§ ACTIVITY
Could you retype the records below exactly as they appear, skipping any pictures?
Segment Open
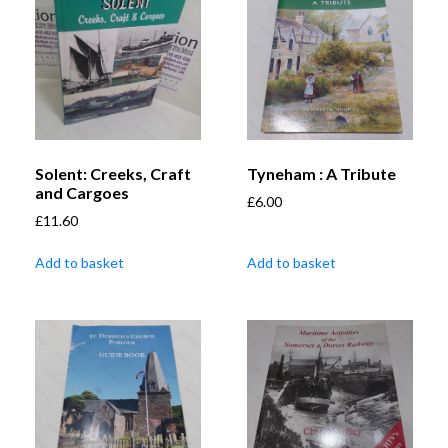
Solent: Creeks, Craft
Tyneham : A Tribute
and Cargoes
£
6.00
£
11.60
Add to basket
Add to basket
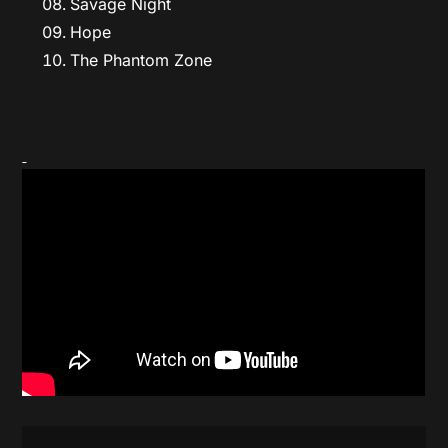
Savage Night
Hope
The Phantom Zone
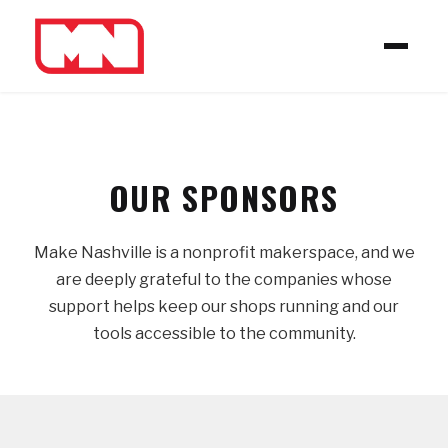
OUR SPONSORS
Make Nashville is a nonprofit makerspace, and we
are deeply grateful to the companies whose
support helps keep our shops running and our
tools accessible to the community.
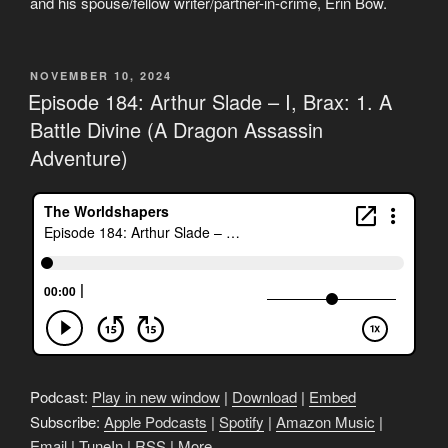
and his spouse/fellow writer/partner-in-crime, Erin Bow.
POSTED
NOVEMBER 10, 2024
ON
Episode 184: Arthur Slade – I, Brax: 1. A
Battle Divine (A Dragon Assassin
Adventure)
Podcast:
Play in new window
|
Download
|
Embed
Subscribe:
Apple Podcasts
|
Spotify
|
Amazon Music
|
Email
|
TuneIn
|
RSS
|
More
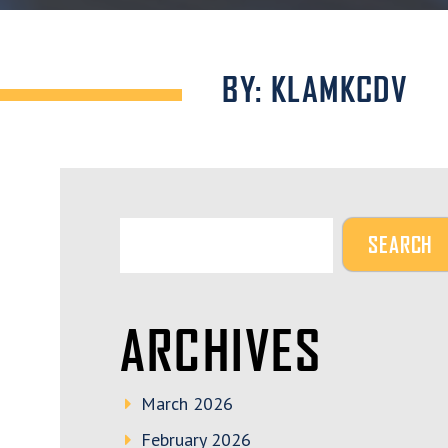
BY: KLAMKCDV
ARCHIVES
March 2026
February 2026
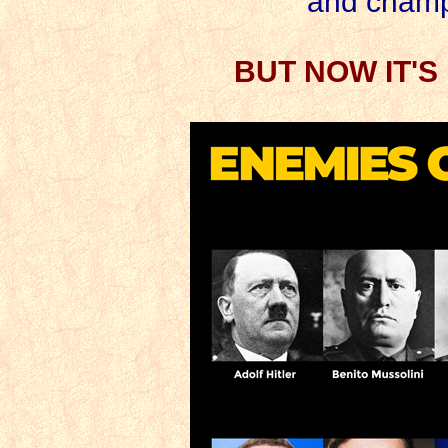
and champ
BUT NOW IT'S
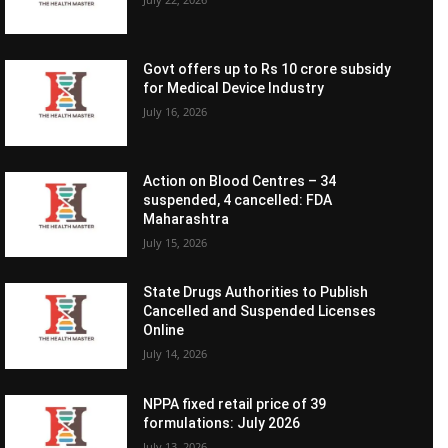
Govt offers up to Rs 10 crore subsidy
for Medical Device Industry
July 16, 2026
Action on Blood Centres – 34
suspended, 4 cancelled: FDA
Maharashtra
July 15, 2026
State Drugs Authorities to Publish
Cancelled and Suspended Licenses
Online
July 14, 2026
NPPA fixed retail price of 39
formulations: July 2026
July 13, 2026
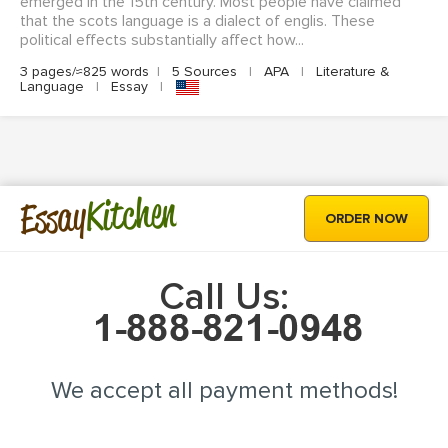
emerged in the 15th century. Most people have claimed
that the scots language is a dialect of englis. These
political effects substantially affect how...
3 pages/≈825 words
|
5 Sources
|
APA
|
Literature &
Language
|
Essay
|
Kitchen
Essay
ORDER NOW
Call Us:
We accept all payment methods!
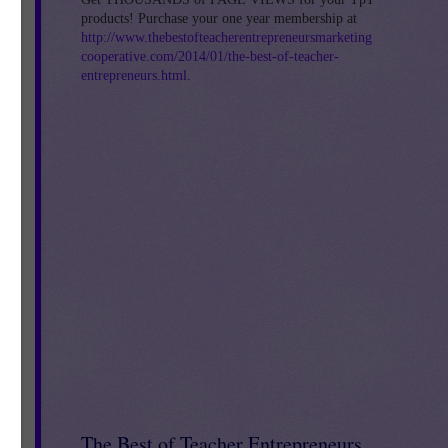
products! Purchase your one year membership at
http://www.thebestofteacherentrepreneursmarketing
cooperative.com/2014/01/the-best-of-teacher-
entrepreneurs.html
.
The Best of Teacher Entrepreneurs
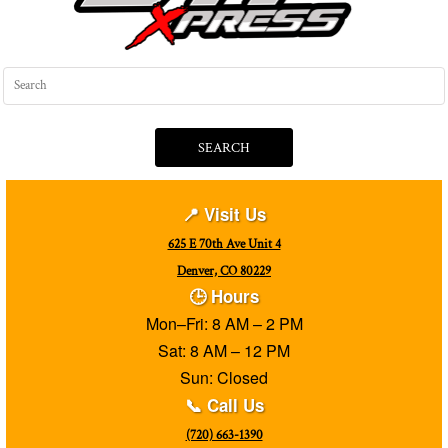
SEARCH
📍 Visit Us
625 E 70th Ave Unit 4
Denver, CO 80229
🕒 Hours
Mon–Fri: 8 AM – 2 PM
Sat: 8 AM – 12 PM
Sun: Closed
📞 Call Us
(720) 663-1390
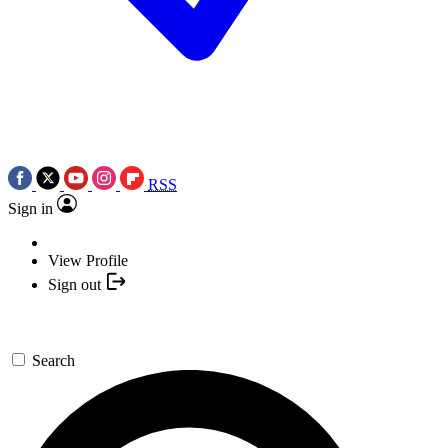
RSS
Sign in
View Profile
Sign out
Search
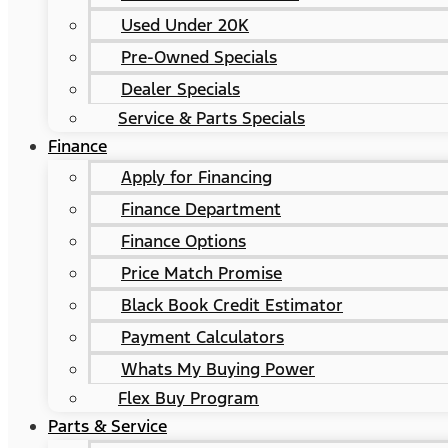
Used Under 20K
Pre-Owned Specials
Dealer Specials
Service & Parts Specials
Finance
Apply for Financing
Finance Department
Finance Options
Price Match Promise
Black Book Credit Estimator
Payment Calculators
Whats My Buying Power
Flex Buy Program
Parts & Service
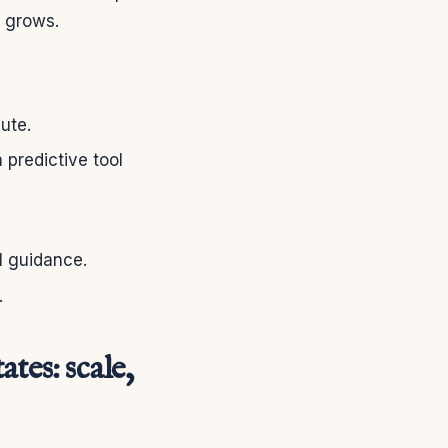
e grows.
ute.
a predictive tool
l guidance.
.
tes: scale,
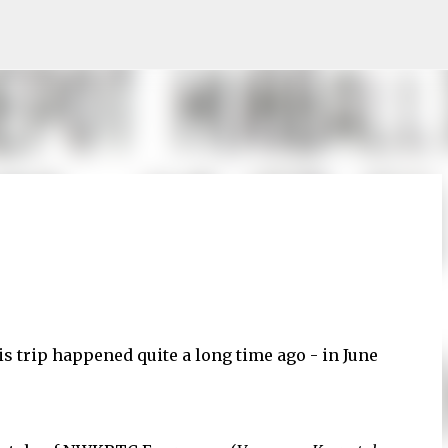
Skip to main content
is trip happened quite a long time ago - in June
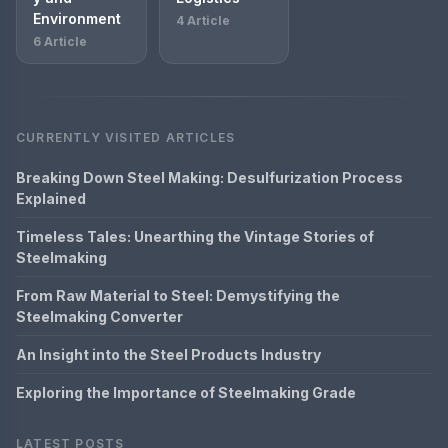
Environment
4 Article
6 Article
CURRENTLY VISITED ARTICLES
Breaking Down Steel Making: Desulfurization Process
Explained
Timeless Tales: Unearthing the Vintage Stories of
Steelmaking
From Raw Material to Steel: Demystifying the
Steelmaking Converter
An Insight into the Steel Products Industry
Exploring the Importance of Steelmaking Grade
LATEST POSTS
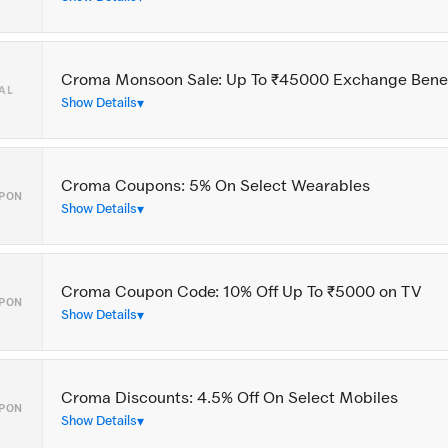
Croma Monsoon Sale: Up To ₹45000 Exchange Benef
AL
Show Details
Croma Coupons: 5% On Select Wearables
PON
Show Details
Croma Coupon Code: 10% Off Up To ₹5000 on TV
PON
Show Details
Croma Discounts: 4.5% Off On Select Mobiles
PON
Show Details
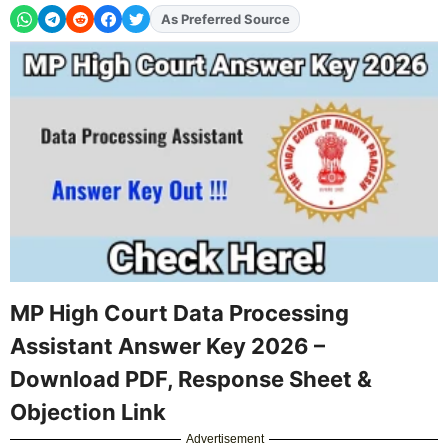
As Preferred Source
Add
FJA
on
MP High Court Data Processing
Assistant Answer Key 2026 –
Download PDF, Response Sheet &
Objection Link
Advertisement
Segment Closed
§ EXERCISE OUTPUT
Solent: Creeks, Craft
Tyneham : A Tribute
and Cargoes
£
6.00
£
11.60
Add to basket
Add to basket
Savage Night
Hope
The Phantom Zone
OUR SPONSORS
Make Nashville is a nonprofit makerspace, and we
are deeply grateful to the companies whose
support helps keep our shops running and our
tools accessible to the community.
and his spouse/fellow writer/partner-in-crime, Erin Bow.
POSTED
NOVEMBER 10, 2024
ON
Episode 184: Arthur Slade – I, Brax: 1. A
Battle Divine (A Dragon Assassin
Adventure)
Podcast:
Play in new window
|
Download
|
Embed
Subscribe:
Apple Podcasts
|
Spotify
|
Amazon Music
|
Email
|
TuneIn
|
RSS
|
More
BY: KLAMKCDV
ARCHIVES
March 2026
February 2026
and champ
BUT NOW IT'S
Govt offers up to Rs 10 crore subsidy
for Medical Device Industry
July 16, 2026
Action on Blood Centres – 34
suspended, 4 cancelled: FDA
Maharashtra
July 15, 2026
State Drugs Authorities to Publish
Cancelled and Suspended Licenses
Online
July 14, 2026
NPPA fixed retail price of 39
formulations: July 2026
July 13, 2026
emerged in the 15th century. Most people have claimed
that the scots language is a dialect of englis. These
political effects substantially affect how...
3 pages/≈825 words
|
5 Sources
|
APA
|
Literature &
Language
|
Essay
|
Kitchen
Essay
ORDER NOW
Call Us:
We accept all payment methods!
products! Purchase your one year membership at
http://www.thebestofteacherentrepreneursmarketing
cooperative.com/2014/01/the-best-of-teacher-
entrepreneurs.html
.
The Best of Teacher Entrepreneurs
SEARCH
📍 Visit Us
625 E 70th Ave Unit 4
Denver, CO 80229
🕒 Hours
Mon–Fri: 8 AM – 2 PM
Sat: 8 AM – 12 PM
Sun: Closed
📞 Call Us
(720) 663-1390
RSS
Sign in
View Profile
Sign out
Search
Used Under 20K
Pre-Owned Specials
Dealer Specials
Service & Parts Specials
Finance
Apply for Financing
Finance Department
Finance Options
Price Match Promise
Black Book Credit Estimator
Payment Calculators
Whats My Buying Power
Flex Buy Program
Parts & Service
e grows.
ute.
a predictive tool
l guidance.
.
tes: scale,
Skip to main content
is trip happened quite a long time ago - in June
Environment
4 Article
6 Article
CURRENTLY VISITED ARTICLES
Breaking Down Steel Making: Desulfurization Process
Explained
Timeless Tales: Unearthing the Vintage Stories of
Steelmaking
From Raw Material to Steel: Demystifying the
Steelmaking Converter
An Insight into the Steel Products Industry
Exploring the Importance of Steelmaking Grade
LATEST POSTS
Croma Monsoon Sale: Up To ₹45000 Exchange Benef
AL
Show Details
Croma Coupons: 5% On Select Wearables
PON
Show Details
Croma Coupon Code: 10% Off Up To ₹5000 on TV
PON
Show Details
Croma Discounts: 4.5% Off On Select Mobiles
PON
Show Details
As Preferred Source
Add
FJA
on
MP High Court Data Processing
Assistant Answer Key 2026 –
Download PDF, Response Sheet &
Objection Link
Advertisement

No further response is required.